- _EXERCISE OBJECTIVE_
Write again exactly the lines in the listing below, starting at the line with "left eye: (398, 194)" and ending at the line with "left eye: (52, 95)", both included. Pictures are not copied.

----- DATA SECTION -----

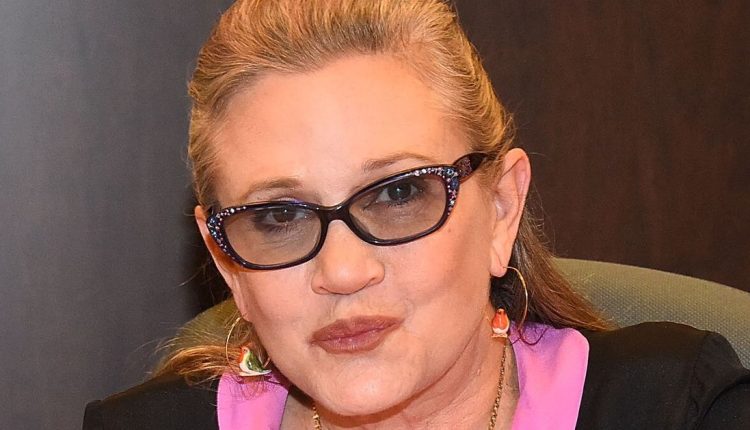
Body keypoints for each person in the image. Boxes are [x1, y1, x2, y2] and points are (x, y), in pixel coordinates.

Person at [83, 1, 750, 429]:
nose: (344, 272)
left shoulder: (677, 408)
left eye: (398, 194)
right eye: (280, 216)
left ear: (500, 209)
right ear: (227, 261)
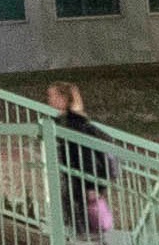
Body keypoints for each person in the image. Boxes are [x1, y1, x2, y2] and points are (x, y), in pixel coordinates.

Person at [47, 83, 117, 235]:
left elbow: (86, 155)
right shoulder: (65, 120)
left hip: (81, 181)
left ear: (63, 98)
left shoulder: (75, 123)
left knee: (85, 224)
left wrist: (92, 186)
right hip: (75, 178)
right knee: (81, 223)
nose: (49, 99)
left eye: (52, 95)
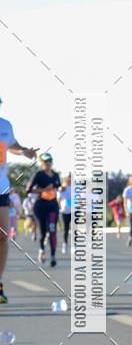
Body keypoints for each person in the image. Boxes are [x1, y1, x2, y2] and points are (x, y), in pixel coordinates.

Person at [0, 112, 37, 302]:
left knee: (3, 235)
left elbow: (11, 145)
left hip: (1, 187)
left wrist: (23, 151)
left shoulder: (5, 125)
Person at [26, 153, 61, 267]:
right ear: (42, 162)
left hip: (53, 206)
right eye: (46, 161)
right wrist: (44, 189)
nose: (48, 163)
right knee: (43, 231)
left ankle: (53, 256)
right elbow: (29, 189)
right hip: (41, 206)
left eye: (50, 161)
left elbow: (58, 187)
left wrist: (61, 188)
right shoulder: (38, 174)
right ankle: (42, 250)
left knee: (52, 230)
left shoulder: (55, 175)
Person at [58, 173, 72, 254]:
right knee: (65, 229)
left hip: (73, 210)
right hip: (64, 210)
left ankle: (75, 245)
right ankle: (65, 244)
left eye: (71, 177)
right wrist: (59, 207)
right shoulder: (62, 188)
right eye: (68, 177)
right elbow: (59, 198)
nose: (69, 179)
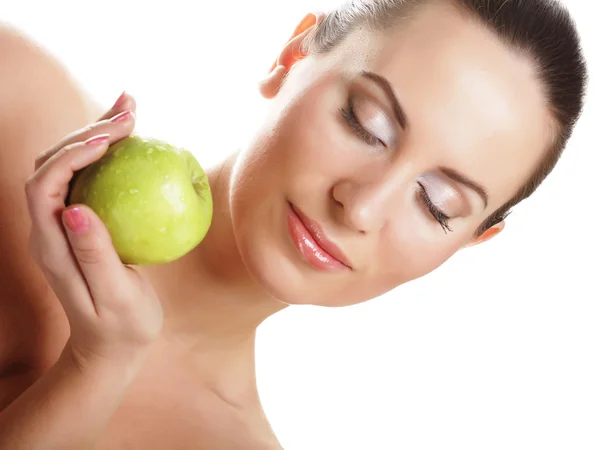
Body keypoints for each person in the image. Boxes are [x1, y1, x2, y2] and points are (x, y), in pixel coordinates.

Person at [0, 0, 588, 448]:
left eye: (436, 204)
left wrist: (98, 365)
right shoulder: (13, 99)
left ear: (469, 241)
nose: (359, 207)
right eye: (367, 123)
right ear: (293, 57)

-----

- _THE COMPLETED TASK_
left eye: (398, 194)
right eye: (280, 216)
left ear: (500, 209)
right ear: (227, 261)
Body keypoints for each person in the image. Boxes are [x1, y1, x2, y2] and points are (x, y), in pixel coordinates.

Person at [47, 83, 117, 235]:
left elbow: (86, 155)
right shoulder: (65, 120)
left hip: (81, 181)
left ear: (63, 98)
left shoulder: (75, 123)
left knee: (85, 224)
left wrist: (92, 186)
right hip: (75, 178)
right knee: (81, 223)
nose: (49, 99)
left eye: (52, 95)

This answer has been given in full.